BRUNSWICK — A Mexican-themed party held last month at a Bowdoin College residence hall has led to talk of impeachment for two members of student government and reignited a fierce debate about racism and cultural inclusiveness at the school.

Articles of impeachment have been introduced against two members of student government, Duncan Cannon and Clare McInerney, both members of the class of 2018, for violating a nondiscrimination policy when they attended a “tequila party” last month. The news of the party was first reported by The Bowdoin Orient, the student newspaper.

According to an email invitation, the theme of the Feb. 20 party was, “tequila, so do with that what you may. We’re not saying it’s a fiesta, but we’re also not not saying that (smiley face).” The party involved students drinking tequila, and some students wore sombreros.

Colleges and universities around the country are grappling with race relations and complaints of racism on campus, triggered in part by massive protests on the campus of the University of Missouri last fall that led to the resignation of university President Tim Wolfe.

Student government members at Bowdoin had been scheduled to meet Saturday to vote on whether to move forward with impeachment proceedings against Cannon and McInerney. However, McInerney said she was told Friday that the proceedings were postponed until after spring break.

She declined to comment further. Cannon didn’t respond to an email seeking comment.

If the students are impeached, they will be removed from their positions in student government but it won’t affect their enrollment at Bowdoin.

Michelle Kruk, a senior and vice president of student government, said the issue is much bigger than the possible impeachment of two student government members.

“It’s not about tequila or sombreros,” she said Friday at a coffee shop in Brunswick. “It’s about casual racial and ethnic stereotyping and cultural insensitivity at a school that has seen far too many examples of both.”

Kruk, who is from Chicago and is Latina, said she sees little acts of casual racism every day and has been the target of a racial epithet on campus. She also knows of a Latino student who had bottles thrown at him.

Last fall the school’s sailing team hosted a “gangster” party where attendees were encouraged to wear stereotypical black clothing and accessories. The team quickly apologized, but that event drew protests.

In the fall of 2014, Bowdoin’s lacrosse team held what was billed as a “Cracksgiving” party that featured students wearing Native American garb. Several students were disciplined after that incident because they had been warned in prior years about hosting such a party.

Kruk said the incidents have collectively cast Bowdoin, a private liberal arts college of about 1,800 students, in a negative light.

“Blacks and Latinos have been dropping out at a much higher rate here, and now people are telling others not to come here,” she said.

After some students expressed concerns that the tequila party was racially insensitive, others said the response was an overreaction. Some contacted news blogs and the story spread quickly on social media.

An opinion writer with the Washington Post cited the recent events at Bowdoin in a column Thursday as an example of political correctness gone too far. The writer, Catherine Rampell, said she doesn’t believe Latino students should be offended by sombreros.

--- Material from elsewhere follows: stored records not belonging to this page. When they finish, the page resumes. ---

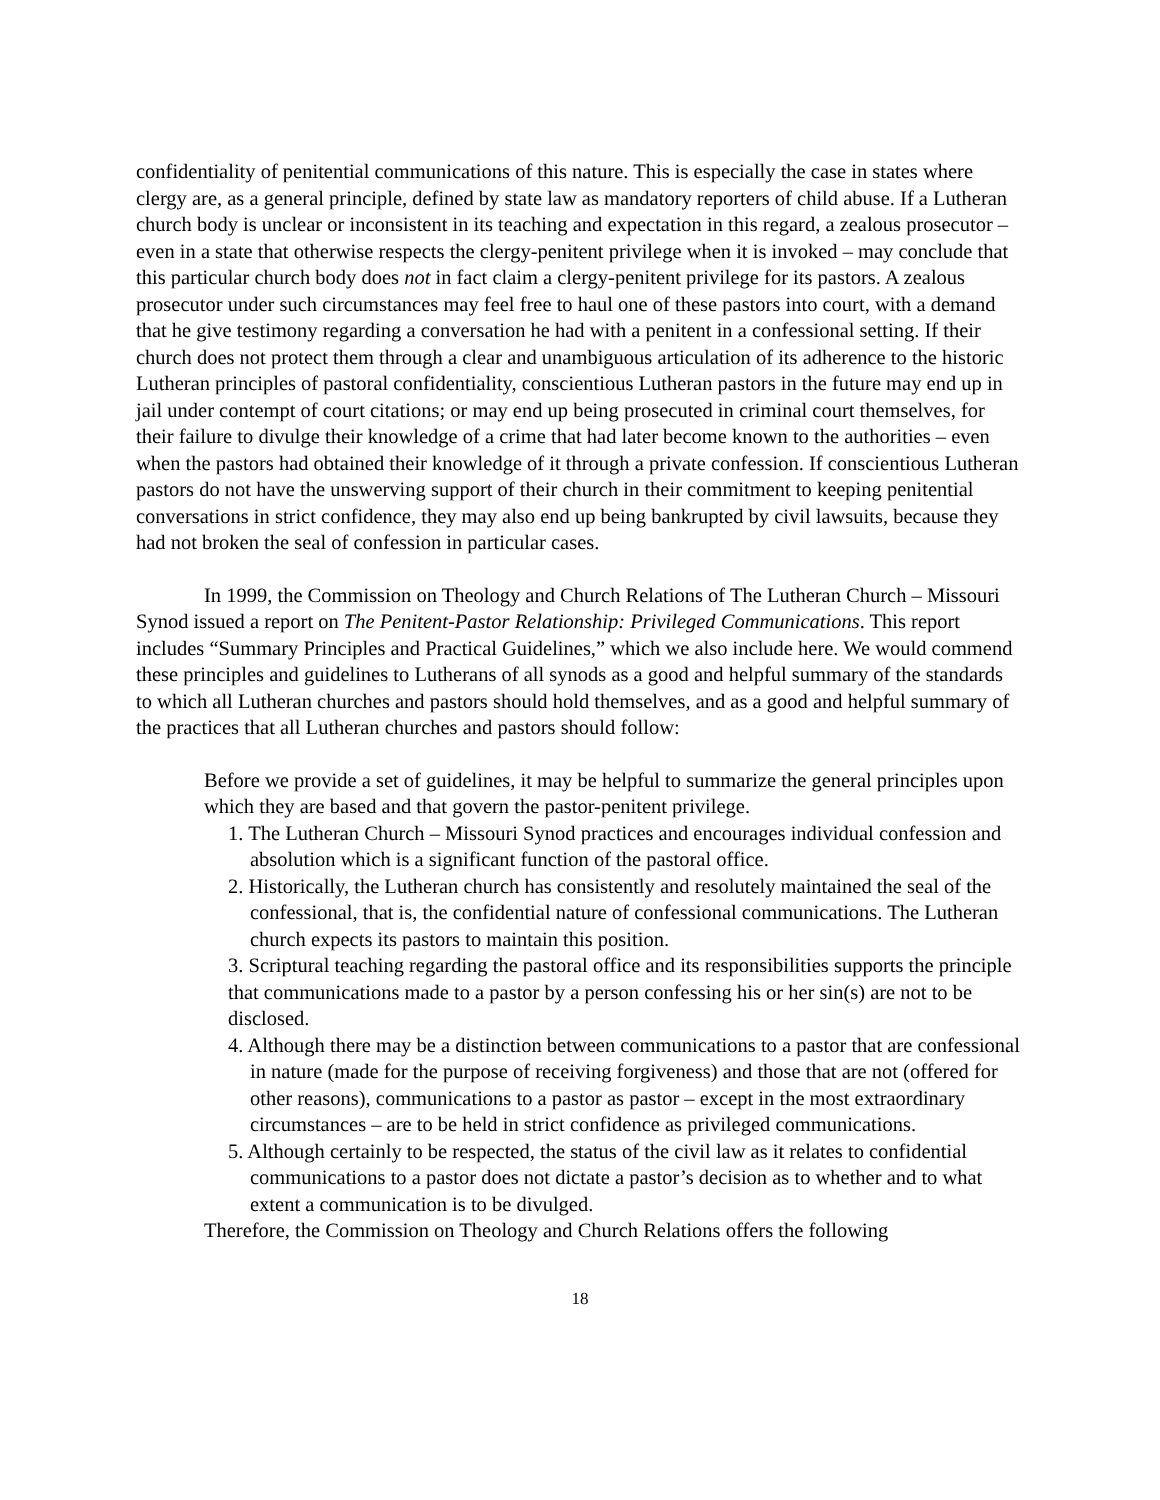confidentiality of penitential communications of this nature. This is especially the case in states where clergy are, as a general principle, defined by state law as mandatory reporters of child abuse. If a Lutheran church body is unclear or inconsistent in its teaching and expectation in this regard, a zealous prosecutor – even in a state that otherwise respects the clergy-penitent privilege when it is invoked – may conclude that this particular church body does not in fact claim a clergy-penitent privilege for its pastors. A zealous prosecutor under such circumstances may feel free to haul one of these pastors into court, with a demand that he give testimony regarding a conversation he had with a penitent in a confessional setting. If their church does not protect them through a clear and unambiguous articulation of its adherence to the historic Lutheran principles of pastoral confidentiality, conscientious Lutheran pastors in the future may end up in jail under contempt of court citations; or may end up being prosecuted in criminal court themselves, for their failure to divulge their knowledge of a crime that had later become known to the authorities – even when the pastors had obtained their knowledge of it through a private confession. If conscientious Lutheran pastors do not have the unswerving support of their church in their commitment to keeping penitential conversations in strict confidence, they may also end up being bankrupted by civil lawsuits, because they had not broken the seal of confession in particular cases.
In 1999, the Commission on Theology and Church Relations of The Lutheran Church – Missouri Synod issued a report on The Penitent-Pastor Relationship: Privileged Communications. This report includes “Summary Principles and Practical Guidelines,” which we also include here. We would commend these principles and guidelines to Lutherans of all synods as a good and helpful summary of the standards to which all Lutheran churches and pastors should hold themselves, and as a good and helpful summary of the practices that all Lutheran churches and pastors should follow:
Before we provide a set of guidelines, it may be helpful to summarize the general principles upon which they are based and that govern the pastor-penitent privilege.
1. The Lutheran Church – Missouri Synod practices and encourages individual confession and absolution which is a significant function of the pastoral office.
2. Historically, the Lutheran church has consistently and resolutely maintained the seal of the confessional, that is, the confidential nature of confessional communications. The Lutheran church expects its pastors to maintain this position.
3. Scriptural teaching regarding the pastoral office and its responsibilities supports the principle that communications made to a pastor by a person confessing his or her sin(s) are not to be disclosed.
4. Although there may be a distinction between communications to a pastor that are confessional in nature (made for the purpose of receiving forgiveness) and those that are not (offered for other reasons), communications to a pastor as pastor – except in the most extraordinary circumstances – are to be held in strict confidence as privileged communications.
5. Although certainly to be respected, the status of the civil law as it relates to confidential communications to a pastor does not dictate a pastor’s decision as to whether and to what extent a communication is to be divulged.
Therefore, the Commission on Theology and Church Relations offers the following
18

“Go to Chili’s, Chevys or other Mexican and Tex-Mex restaurants, and you’ll likely find similar decor and garb,” she wrote. “If your litmus test for the suitability of a party theme is something like, ‘Could this plausibly be a national chain restaurant?’, then a ‘tequila party’ probably seems safe.”

Social media reaction has been overwhelmingly negative toward the impeachment effort.

But Clayton Rose, Bowdoin’s president, said in an interview late Friday, in his first public comments on the issue, that those who dismiss the issue as just political correctness run amok are “wrong-headed.”

“This has to do with our social code and the context of other issues we’ve been dealing with as a college,” he said. “It also has to do with the facts and circumstances of this situation, which I can’t speak to for privacy reasons. I understand people want to leap to the conclusion that people don’t have thick enough skin, but our core mission is to have a deep and full intellectual discourse among all students.”

Rose also sent a message to all students addressing the issue from his perspective.

Rose would not comment directly on the party or any possible disciplinary action, including whether the college had conducted its own investigation of the party.

Students at Bowdoin on Friday were reluctant to talk about the controversy, with most refusing to talk to a reporter and others refusing to give their names.

One student said the whole campus was talking about the party and the fallout, but opinions were divided, with some students offended and others saying those offended are too sensitive.

“It’s not like the people who hosted the party were celebrating Mexican heritage,” she said.

Kruk said the problem is widespread.

“For people to say that this is about feelings getting hurt, it’s really much broader than that,” she said. “It’s a systemic issue. Bowdoin may be a more diverse school, and that’s great, but it has to be about more than just numbers. These students need to feel welcome.”